# Exercise prompt
Your answer should consist of each line below that includes the word "involved".

[Extracted records]

= Beginning of Section =

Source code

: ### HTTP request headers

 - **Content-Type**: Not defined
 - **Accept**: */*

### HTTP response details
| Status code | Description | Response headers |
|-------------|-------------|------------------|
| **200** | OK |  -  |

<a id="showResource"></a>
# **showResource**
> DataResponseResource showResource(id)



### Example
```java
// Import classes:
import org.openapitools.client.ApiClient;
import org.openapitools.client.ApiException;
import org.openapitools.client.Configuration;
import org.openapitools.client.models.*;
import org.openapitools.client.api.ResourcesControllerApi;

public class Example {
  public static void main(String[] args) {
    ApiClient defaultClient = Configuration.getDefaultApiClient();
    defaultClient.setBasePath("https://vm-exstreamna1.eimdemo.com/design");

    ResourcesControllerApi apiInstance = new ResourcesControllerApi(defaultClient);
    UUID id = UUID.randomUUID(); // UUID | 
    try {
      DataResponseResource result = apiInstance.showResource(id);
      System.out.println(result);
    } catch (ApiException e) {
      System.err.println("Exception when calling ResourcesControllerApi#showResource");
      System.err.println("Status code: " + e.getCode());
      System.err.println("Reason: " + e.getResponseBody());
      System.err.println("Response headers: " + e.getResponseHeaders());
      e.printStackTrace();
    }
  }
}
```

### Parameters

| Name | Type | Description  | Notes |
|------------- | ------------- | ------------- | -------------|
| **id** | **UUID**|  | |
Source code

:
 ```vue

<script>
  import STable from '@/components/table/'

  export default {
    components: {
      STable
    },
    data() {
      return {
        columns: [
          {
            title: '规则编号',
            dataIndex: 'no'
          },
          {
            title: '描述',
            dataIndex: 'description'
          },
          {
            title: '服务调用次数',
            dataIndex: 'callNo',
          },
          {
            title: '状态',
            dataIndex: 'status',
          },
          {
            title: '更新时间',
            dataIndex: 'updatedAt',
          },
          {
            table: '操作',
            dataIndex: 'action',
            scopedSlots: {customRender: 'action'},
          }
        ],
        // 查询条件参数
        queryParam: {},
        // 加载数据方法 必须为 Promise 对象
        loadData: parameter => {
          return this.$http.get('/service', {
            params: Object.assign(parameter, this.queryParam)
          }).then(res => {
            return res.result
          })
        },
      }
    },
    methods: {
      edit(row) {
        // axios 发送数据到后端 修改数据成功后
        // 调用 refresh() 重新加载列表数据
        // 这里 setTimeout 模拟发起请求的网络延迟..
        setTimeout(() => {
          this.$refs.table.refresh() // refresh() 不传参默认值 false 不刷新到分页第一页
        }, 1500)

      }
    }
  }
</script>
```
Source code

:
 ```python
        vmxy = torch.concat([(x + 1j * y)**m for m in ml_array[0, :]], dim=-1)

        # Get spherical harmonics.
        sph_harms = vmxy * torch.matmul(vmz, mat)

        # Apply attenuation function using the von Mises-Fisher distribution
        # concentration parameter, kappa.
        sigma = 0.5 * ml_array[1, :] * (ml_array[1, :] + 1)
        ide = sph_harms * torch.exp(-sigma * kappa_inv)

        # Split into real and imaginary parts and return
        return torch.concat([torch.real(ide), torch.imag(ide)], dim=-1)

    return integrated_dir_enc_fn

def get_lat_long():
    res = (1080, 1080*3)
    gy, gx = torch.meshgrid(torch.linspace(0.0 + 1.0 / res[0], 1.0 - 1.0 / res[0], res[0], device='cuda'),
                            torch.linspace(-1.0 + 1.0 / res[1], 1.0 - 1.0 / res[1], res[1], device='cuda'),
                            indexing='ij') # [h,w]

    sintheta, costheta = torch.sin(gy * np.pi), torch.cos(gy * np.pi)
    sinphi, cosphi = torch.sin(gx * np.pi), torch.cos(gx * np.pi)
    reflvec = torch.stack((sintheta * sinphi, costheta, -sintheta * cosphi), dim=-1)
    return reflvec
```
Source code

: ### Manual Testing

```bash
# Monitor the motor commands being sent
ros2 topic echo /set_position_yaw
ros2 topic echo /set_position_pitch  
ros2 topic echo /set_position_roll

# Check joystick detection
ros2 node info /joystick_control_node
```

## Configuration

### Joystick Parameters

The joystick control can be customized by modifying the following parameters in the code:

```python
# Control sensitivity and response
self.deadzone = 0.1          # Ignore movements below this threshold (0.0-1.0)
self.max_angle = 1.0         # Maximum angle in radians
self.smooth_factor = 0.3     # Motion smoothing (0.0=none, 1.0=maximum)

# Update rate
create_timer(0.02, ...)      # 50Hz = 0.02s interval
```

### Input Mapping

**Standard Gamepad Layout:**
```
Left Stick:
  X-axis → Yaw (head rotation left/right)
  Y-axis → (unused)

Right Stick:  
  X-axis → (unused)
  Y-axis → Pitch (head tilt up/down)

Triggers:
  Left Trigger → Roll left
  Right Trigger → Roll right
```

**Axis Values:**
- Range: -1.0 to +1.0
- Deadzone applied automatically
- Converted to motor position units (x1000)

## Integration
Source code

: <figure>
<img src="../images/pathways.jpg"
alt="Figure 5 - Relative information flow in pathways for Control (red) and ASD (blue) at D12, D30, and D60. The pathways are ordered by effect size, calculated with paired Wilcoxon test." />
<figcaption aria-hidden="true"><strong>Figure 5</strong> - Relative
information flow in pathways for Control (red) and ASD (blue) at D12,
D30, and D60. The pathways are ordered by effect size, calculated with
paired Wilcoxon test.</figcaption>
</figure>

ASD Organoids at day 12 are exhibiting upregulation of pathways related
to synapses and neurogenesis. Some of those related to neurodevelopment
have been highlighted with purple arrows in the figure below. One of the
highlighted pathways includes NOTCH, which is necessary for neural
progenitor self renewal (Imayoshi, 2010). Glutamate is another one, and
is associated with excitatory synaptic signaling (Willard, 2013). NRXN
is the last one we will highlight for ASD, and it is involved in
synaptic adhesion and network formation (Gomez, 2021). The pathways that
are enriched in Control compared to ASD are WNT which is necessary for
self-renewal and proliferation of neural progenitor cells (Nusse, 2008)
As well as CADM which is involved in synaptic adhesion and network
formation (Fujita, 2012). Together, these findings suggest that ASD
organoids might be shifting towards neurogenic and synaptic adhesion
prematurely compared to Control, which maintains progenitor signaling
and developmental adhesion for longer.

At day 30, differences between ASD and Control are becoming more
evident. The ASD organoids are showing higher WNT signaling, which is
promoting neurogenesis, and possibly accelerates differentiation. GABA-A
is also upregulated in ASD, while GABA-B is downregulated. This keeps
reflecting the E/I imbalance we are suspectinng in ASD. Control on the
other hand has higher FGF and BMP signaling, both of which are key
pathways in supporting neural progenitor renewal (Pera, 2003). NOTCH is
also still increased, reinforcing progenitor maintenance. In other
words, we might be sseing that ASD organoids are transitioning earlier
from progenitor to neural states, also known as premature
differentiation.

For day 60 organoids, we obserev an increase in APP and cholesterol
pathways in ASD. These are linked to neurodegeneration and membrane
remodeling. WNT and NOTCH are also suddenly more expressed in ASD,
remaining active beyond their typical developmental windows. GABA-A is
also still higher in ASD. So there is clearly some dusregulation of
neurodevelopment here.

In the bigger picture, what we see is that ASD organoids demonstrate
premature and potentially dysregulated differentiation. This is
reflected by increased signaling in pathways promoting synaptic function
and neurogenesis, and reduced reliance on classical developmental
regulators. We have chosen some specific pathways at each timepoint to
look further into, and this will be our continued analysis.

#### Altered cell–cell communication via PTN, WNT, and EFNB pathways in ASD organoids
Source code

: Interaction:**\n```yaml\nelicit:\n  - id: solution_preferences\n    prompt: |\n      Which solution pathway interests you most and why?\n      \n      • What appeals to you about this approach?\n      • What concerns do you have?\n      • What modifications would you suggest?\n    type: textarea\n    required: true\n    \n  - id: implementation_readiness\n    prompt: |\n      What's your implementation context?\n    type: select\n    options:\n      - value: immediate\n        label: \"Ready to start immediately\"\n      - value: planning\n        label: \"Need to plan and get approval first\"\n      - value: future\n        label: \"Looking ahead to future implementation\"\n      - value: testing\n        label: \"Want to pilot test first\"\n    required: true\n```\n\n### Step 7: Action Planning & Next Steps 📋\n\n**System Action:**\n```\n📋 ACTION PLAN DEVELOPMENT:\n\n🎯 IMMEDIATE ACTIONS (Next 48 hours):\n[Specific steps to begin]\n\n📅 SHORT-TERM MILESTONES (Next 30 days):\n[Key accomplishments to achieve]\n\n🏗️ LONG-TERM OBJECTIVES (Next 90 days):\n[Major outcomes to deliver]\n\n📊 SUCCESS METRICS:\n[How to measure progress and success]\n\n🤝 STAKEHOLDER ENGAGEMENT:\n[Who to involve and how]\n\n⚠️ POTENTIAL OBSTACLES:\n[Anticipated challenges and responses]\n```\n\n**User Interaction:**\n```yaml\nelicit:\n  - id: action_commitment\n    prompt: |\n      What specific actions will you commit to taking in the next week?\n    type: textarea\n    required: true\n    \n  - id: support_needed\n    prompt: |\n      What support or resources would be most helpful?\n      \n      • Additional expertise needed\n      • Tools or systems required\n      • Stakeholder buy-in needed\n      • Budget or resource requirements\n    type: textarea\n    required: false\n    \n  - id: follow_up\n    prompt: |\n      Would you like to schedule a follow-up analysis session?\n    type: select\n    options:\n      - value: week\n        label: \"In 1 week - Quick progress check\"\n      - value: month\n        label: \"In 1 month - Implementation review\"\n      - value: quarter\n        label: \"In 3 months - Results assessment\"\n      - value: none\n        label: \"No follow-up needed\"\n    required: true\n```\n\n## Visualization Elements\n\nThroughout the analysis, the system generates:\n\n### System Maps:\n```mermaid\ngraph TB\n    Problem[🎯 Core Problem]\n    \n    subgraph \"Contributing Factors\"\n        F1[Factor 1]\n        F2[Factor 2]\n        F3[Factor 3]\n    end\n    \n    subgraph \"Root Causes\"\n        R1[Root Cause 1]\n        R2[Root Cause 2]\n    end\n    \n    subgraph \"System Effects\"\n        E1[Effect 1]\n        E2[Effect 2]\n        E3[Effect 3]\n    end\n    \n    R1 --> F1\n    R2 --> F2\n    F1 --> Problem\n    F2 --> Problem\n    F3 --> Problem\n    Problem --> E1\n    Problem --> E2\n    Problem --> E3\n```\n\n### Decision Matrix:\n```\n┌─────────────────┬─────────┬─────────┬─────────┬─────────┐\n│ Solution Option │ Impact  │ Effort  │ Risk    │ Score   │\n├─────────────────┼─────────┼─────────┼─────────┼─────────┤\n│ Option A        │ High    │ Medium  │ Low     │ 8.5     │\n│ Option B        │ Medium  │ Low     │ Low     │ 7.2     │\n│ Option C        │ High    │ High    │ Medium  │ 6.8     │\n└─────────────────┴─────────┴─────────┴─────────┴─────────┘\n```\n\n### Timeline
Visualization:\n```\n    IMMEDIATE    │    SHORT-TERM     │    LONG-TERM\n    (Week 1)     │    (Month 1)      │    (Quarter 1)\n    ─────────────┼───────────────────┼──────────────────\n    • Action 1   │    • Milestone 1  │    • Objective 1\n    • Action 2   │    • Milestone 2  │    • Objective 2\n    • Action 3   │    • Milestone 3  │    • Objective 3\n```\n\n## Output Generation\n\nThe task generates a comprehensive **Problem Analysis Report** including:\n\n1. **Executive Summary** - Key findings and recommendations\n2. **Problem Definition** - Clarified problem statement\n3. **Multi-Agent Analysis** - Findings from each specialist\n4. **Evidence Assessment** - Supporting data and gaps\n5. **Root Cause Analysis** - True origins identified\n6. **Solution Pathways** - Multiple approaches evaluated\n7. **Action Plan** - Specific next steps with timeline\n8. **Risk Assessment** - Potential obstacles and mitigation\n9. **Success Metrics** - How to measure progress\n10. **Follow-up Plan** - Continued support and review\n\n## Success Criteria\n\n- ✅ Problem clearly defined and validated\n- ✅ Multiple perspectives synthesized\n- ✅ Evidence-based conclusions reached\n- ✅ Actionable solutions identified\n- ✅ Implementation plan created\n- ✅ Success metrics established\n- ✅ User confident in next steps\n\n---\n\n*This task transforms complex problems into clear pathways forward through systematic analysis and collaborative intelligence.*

= End of Section =

# Response
is the last one we will highlight for ASD, and it is involved in
As well as CADM which is involved in synaptic adhesion and network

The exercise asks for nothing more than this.